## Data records
※ ※ ※

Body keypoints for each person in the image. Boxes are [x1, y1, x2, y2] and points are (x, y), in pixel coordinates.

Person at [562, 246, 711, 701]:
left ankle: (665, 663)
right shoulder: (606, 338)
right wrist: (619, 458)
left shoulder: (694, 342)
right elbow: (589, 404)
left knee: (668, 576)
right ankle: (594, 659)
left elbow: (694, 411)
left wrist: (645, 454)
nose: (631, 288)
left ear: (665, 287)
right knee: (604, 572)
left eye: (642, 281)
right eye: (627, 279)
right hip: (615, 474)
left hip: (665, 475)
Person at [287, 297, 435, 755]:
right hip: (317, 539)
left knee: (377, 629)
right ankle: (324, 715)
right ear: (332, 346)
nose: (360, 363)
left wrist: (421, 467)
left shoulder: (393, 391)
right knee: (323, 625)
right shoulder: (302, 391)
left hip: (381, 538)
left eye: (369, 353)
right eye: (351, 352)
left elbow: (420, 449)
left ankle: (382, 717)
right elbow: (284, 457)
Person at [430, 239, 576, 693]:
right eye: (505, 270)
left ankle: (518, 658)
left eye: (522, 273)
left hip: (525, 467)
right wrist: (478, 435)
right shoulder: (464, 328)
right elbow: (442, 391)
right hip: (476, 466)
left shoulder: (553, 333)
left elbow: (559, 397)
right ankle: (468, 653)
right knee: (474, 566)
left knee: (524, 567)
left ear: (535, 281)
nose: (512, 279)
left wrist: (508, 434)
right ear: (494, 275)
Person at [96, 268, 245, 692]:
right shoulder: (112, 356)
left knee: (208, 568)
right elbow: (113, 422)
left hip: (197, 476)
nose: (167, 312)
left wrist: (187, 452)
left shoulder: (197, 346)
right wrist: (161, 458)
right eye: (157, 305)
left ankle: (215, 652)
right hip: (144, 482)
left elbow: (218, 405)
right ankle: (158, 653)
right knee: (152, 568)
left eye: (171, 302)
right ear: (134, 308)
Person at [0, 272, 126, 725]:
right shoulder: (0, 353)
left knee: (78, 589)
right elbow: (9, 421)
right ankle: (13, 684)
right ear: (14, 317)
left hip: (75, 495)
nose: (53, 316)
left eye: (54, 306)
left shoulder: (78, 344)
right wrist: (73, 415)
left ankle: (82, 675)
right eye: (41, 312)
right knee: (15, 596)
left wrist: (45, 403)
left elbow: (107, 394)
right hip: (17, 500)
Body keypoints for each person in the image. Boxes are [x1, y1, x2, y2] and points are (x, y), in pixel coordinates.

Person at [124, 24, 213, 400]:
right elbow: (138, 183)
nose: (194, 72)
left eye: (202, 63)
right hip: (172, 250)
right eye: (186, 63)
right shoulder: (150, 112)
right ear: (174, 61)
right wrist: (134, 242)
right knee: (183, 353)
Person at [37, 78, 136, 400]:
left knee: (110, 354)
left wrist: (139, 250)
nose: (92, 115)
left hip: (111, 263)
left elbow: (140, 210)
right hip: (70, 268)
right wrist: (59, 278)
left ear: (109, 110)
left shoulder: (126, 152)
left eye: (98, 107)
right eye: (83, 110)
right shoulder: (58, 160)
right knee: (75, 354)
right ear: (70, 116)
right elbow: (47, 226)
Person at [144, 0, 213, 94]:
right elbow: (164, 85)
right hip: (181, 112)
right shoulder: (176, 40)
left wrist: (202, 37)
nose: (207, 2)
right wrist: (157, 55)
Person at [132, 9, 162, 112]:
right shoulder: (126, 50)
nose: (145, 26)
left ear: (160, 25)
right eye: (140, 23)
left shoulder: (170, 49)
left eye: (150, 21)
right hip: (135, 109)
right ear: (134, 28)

※ ※ ※

## ACTIVITY
Write down every entry exactly.

## RESULT OF THE EXERCISE
Body keypoints for each person in the image. Boxes are [x1, y1, x2, y2] and points are (x, y), in pixel coordinates.

Person at [562, 246, 711, 701]:
left ankle: (665, 663)
right shoulder: (606, 338)
right wrist: (619, 458)
left shoulder: (694, 342)
right elbow: (589, 404)
left knee: (668, 576)
right ankle: (594, 659)
left elbow: (694, 411)
left wrist: (645, 454)
nose: (631, 288)
left ear: (665, 287)
right knee: (604, 572)
left eye: (642, 281)
right eye: (627, 279)
right hip: (615, 474)
left hip: (665, 475)
Person at [287, 297, 435, 755]:
right hip: (317, 539)
left knee: (377, 629)
right ankle: (324, 715)
right ear: (332, 346)
nose: (360, 363)
left wrist: (421, 467)
left shoulder: (393, 391)
right knee: (323, 625)
right shoulder: (302, 391)
left hip: (381, 538)
left eye: (369, 353)
right eye: (351, 352)
left elbow: (420, 449)
left ankle: (382, 717)
right elbow: (284, 457)
Person at [430, 239, 576, 693]:
right eye: (505, 270)
left ankle: (518, 658)
left eye: (522, 273)
left hip: (525, 467)
right wrist: (478, 435)
right shoulder: (464, 328)
right elbow: (442, 391)
right hip: (476, 466)
left shoulder: (553, 333)
left elbow: (559, 397)
right ankle: (468, 653)
right knee: (474, 566)
left knee: (524, 567)
left ear: (535, 281)
nose: (512, 279)
left wrist: (508, 434)
right ear: (494, 275)
Person at [96, 268, 245, 692]:
right shoulder: (112, 356)
left knee: (208, 568)
right elbow: (113, 422)
left hip: (197, 476)
nose: (167, 312)
left wrist: (187, 452)
left shoulder: (197, 346)
right wrist: (161, 458)
right eye: (157, 305)
left ankle: (215, 652)
right hip: (144, 482)
left elbow: (218, 405)
right ankle: (158, 653)
right knee: (152, 568)
left eye: (171, 302)
right ear: (134, 308)
Person at [0, 272, 126, 725]:
right shoulder: (0, 353)
left knee: (78, 589)
right elbow: (9, 421)
right ankle: (13, 684)
right ear: (14, 317)
left hip: (75, 495)
nose: (53, 316)
left eye: (54, 306)
left shoulder: (78, 344)
right wrist: (73, 415)
left ankle: (82, 675)
right eye: (41, 312)
right knee: (15, 596)
left wrist: (45, 403)
left elbow: (107, 394)
right hip: (17, 500)
Body keypoints for each person in the image. Boxes are [x1, y1, x2, y2] and points are (x, y), in pixel coordinates.

Person at [124, 24, 213, 400]:
right elbow: (138, 183)
nose: (194, 72)
left eye: (202, 63)
right hip: (172, 250)
right eye: (186, 63)
right shoulder: (150, 112)
right ear: (174, 61)
right wrist: (134, 242)
right knee: (183, 353)
Person at [37, 78, 136, 400]:
left knee: (110, 354)
left wrist: (139, 250)
nose: (92, 115)
left hip: (111, 263)
left elbow: (140, 210)
right hip: (70, 268)
right wrist: (59, 278)
left ear: (109, 110)
left shoulder: (126, 152)
left eye: (98, 107)
right eye: (83, 110)
right shoulder: (58, 160)
right knee: (75, 354)
right ear: (70, 116)
right elbow: (47, 226)
Person at [144, 0, 213, 94]:
right elbow: (164, 85)
right hip: (181, 112)
right shoulder: (176, 40)
left wrist: (202, 37)
nose: (207, 2)
right wrist: (157, 55)
Person at [132, 9, 162, 112]:
right shoulder: (126, 50)
nose: (145, 26)
left ear: (160, 25)
right eye: (140, 23)
left shoulder: (170, 49)
left eye: (150, 21)
right hip: (135, 109)
right ear: (134, 28)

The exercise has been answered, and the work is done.